Principal accusateur, Jérôme, 25 ans aujourd'hui, raconte d'une voix posée les "masturbations" imposées, dit-il, par Robert Mégel lorsqu'il avait 13 ans, puis sa voix se brise pour évoquer les viols des années suivantes "jusqu'à ce que je sois assez grand, que je réfléchisse et que je prenne mes distances".

"Au début, je n'avais pas réalisé que ce n'était pas normal. Je pensais que tous les enfants devaient passer par là. Aujourd'hui, je parle ouvertement. Ce n'est pas moi qui doit avoir honte", explique-t-il.

"Je n'ai pas eu le cran de partir, d'ouvrir ma gueule", regrette-t-il, invoquant comme Heddy l'autorité de Robert Mégel aux Tournelles: "c'était lui le grand chef, le roi avec sa cour".

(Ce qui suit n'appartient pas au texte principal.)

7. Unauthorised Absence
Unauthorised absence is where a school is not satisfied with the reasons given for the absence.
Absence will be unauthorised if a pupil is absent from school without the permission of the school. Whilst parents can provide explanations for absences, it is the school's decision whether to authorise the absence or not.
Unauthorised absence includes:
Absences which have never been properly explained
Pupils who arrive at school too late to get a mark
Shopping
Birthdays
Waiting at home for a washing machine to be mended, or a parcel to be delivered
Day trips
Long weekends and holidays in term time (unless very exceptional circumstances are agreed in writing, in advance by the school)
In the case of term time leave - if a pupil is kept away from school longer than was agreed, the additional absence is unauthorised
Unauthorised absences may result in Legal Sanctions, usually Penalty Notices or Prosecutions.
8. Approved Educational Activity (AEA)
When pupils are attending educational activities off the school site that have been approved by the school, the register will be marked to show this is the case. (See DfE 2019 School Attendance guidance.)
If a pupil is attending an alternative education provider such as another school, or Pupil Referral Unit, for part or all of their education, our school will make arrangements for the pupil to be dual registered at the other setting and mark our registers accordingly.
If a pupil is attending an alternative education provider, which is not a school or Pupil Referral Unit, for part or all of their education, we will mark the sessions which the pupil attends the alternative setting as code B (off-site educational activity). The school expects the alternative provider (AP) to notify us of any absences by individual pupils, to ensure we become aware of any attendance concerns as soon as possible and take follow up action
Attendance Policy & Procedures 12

Comme Heddy aussi, il assure vouloir tourner la page. Pas besoin de thérapie, affirme-t-il. "J'ai une vie à faire. Faut pas que je vive avec mon passé. Je n'ai pas besoin qu'on m'aide".

Pour Robert Mégel, qui clame son innocence, Heddy ment et veut se venger parce qu'il a été exclu du centre. "Il en veut aux Tournelles, il vit ça comme une injustice", dit-il.

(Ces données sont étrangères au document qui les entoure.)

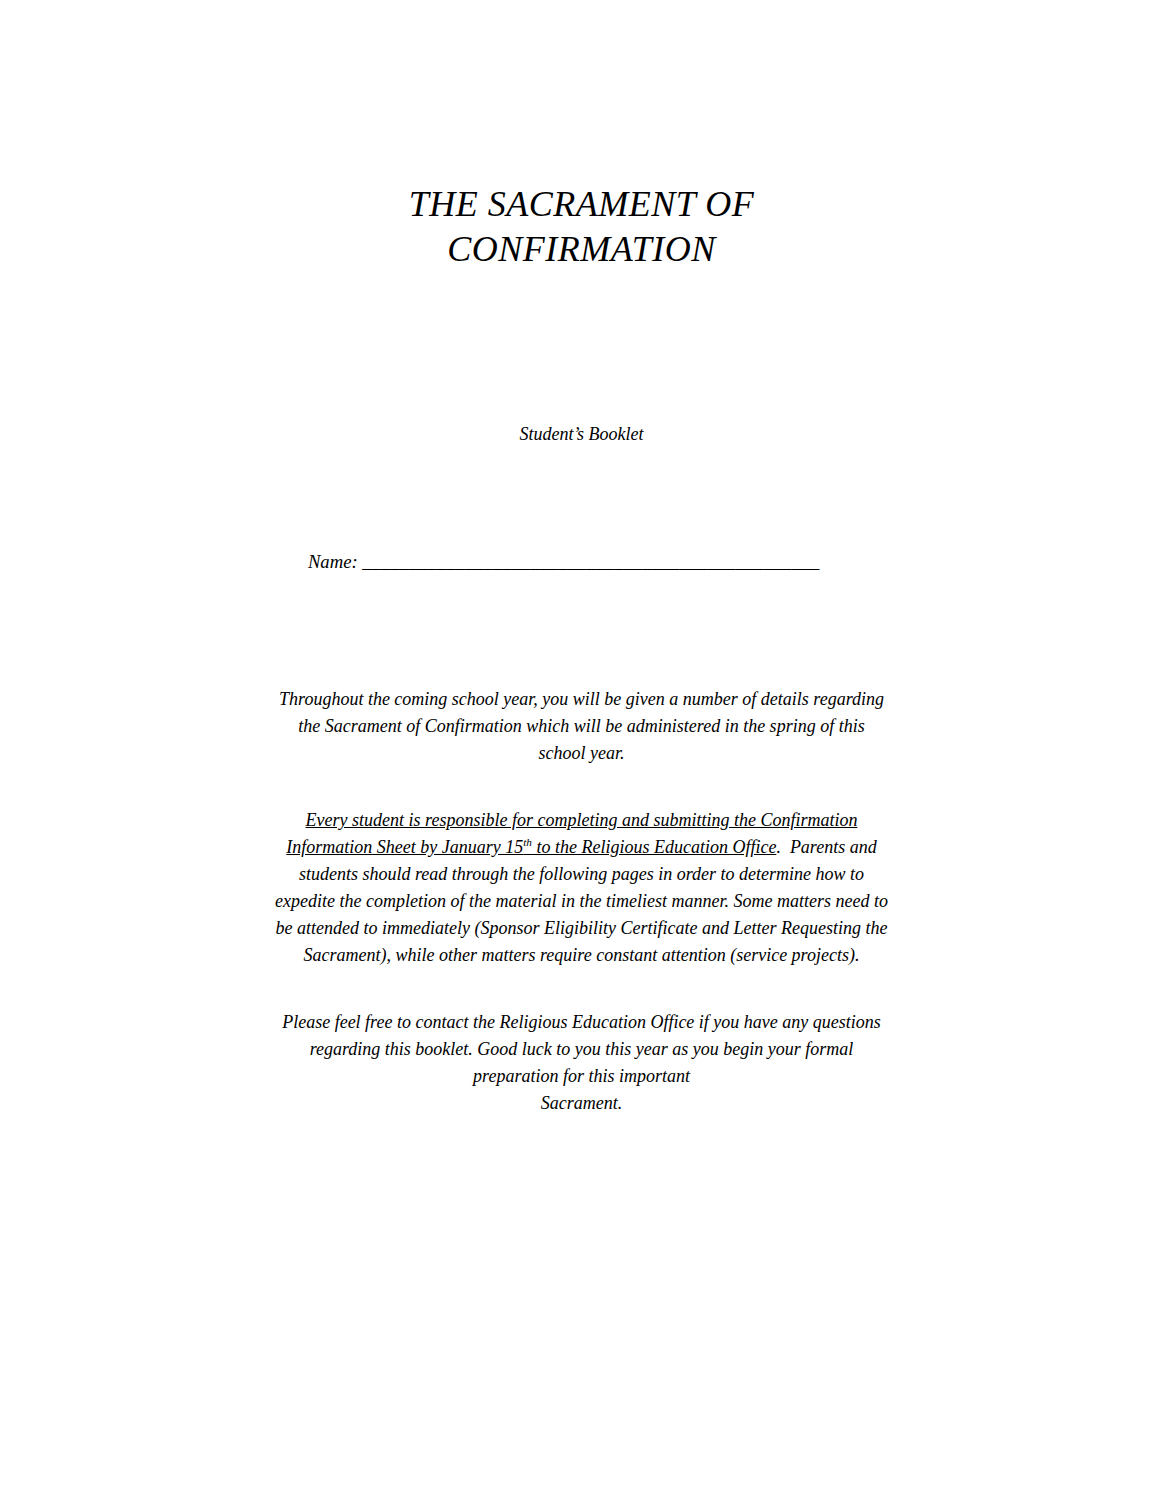THE SACRAMENT OF
CONFIRMATION
Student’s Booklet
Name: _________________________________________________
Throughout the coming school year, you will be given a number of details regarding the Sacrament of Confirmation which will be administered in the spring of this school year.
Every student is responsible for completing and submitting the Confirmation Information Sheet by January 15th to the Religious Education Office. Parents and students should read through the following pages in order to determine how to expedite the completion of the material in the timeliest manner. Some matters need to be attended to immediately (Sponsor Eligibility Certificate and Letter Requesting the Sacrament), while other matters require constant attention (service projects).
Please feel free to contact the Religious Education Office if you have any questions regarding this booklet. Good luck to you this year as you begin your formal preparation for this important
Sacrament.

Quant à Jérôme, il a lancé ses accusations en 1997 "pour qu'on ne découvre pas d'autres faits qui ont été étouffés", a-t-il dénoncé, en parlant d'une "série de cambriolages". "Il a paniqué" et voulu "cimenter son statut de victime".

En revanche, Robert Mégel a dû reconnaître avoir menti aux enquêteurs lorsqu'il avait affirmé qu'un lubrifiant, précisément décrit par Jérôme, était en fait destiné à ses rapports avec Marie-Françoise Muller, gouvernante d'un hôtel à Agadir, qu'il disait être sa maîtresse lors de ses voyages au Maroc, bien qu'il soit homosexuel.

Pour la première fois à la barre, celle-ci a reconnu qu'elle n'avait "pas eu de relations sexuelles avec M. Mégel", même s'ils avaient pensé "finir leurs jours ensemble".

En garde à vue, "j'ai cru malin de dire que j'avais une sexualité normale". Voyant les policiers, "je me suis dit, tu n'as pas affaire à des sympathisants d'Act Up", s'est défendu Mégel.

Le procès doit durer jusqu'au 12 mai.